Data Processing & Storage FAQs

  1. Do you provide any guidance to practices on how to utilise the Ardens Manager to reduce risks of uploading PID data?
    Within Ardens Manager there are warning messages which are displayed at instances where a practices has the potential to upload any PID. However, we do also outline that it is the users responsibility to ensure that they do not send us any patient identifiable data in our Privacy Policy.
  1. Has Ardens Manager been penetration tested in the last 12 months?
    Our initial penetration test was carried out recently by JUMPSEC. We regularly review this requirment and carry out further penetration tests when necessary. If you would like more information on this please let us let us know. 

  2. Where are the servers (including back ups) located?
    We use Amazon S3 servers located in London. For more information on Amazon S3 servers, please see here.

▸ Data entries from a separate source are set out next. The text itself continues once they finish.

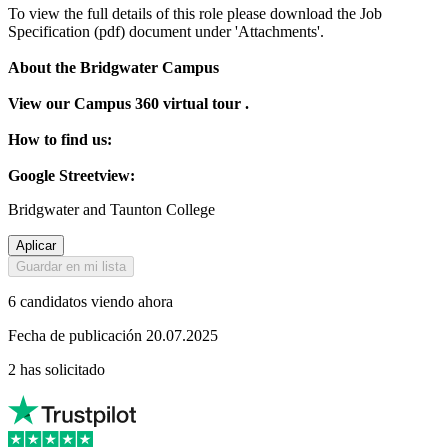
To view the full details of this role please download the Job
Specification (pdf) document under 'Attachments'.
About the Bridgwater Campus
View our Campus 360 virtual tour .
How to find us:
Google Streetview:
Bridgwater and Taunton College
Aplicar
Guardar en mi lista
6 candidatos viendo ahora
Fecha de publicación 20.07.2025
2 has solicitado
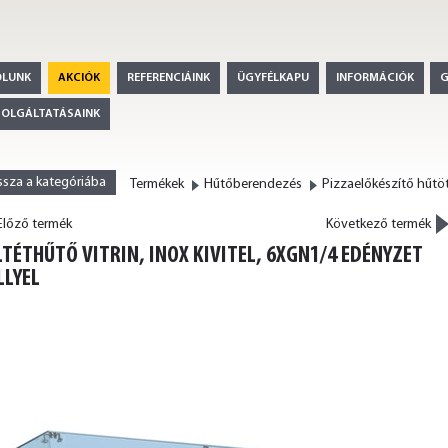
ÓLUNK
AKCIÓK
REFERENCIÁINK
ÜGYFÉLKAPU
INFORMÁCIÓK
ZOLGÁLTATÁSAINK
ssza a kategóriába
Termékek
Hűtőberendezés
>
lőző termék
Következő termék
<
LTÉTHŰTŐ VITRIN, INOX KIVITEL, 6XGN1/4 EDÉNYZET
LLYEL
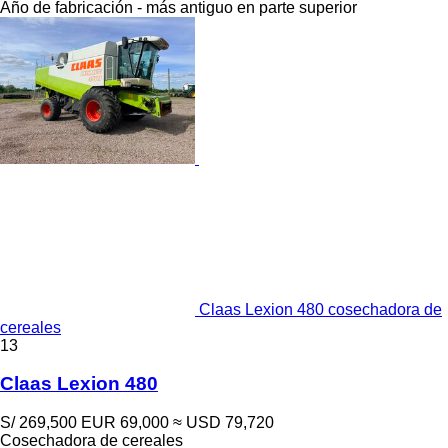
Año de fabricación - más antiguo en parte superior
Claas Lexion 480 cosechadora de
cereales
13
Claas Lexion 480
S/ 269,500
EUR 69,000
≈ USD 79,720
Cosechadora de cereales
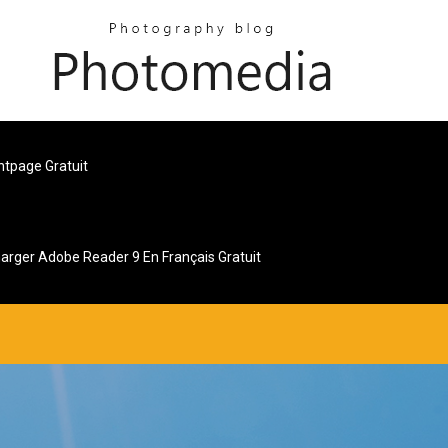
ntpage Gratuit
arger Adobe Reader 9 En Français Gratuit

  3. Your Privacy Policy states 'Ardens reserves the right to share any anonymised data with third party organisations'. What is the the nature of these purposes and what third parties the data may be shared with?
    The data shared will only be anonymous aggregate and for the purpose of identifying largescale healthcare trends to benefit the NHS. No third parties currently have access to any data on Ardens Manager nor have been planned to but if and when they do we will identify these on our Privacy Policy.

  4. Does the benchmarking data you provide to other practices or CCG or any other third party allow other practices to be identified?
    The practice has to consent to sharing their data with the other organisations before the practice can be identified.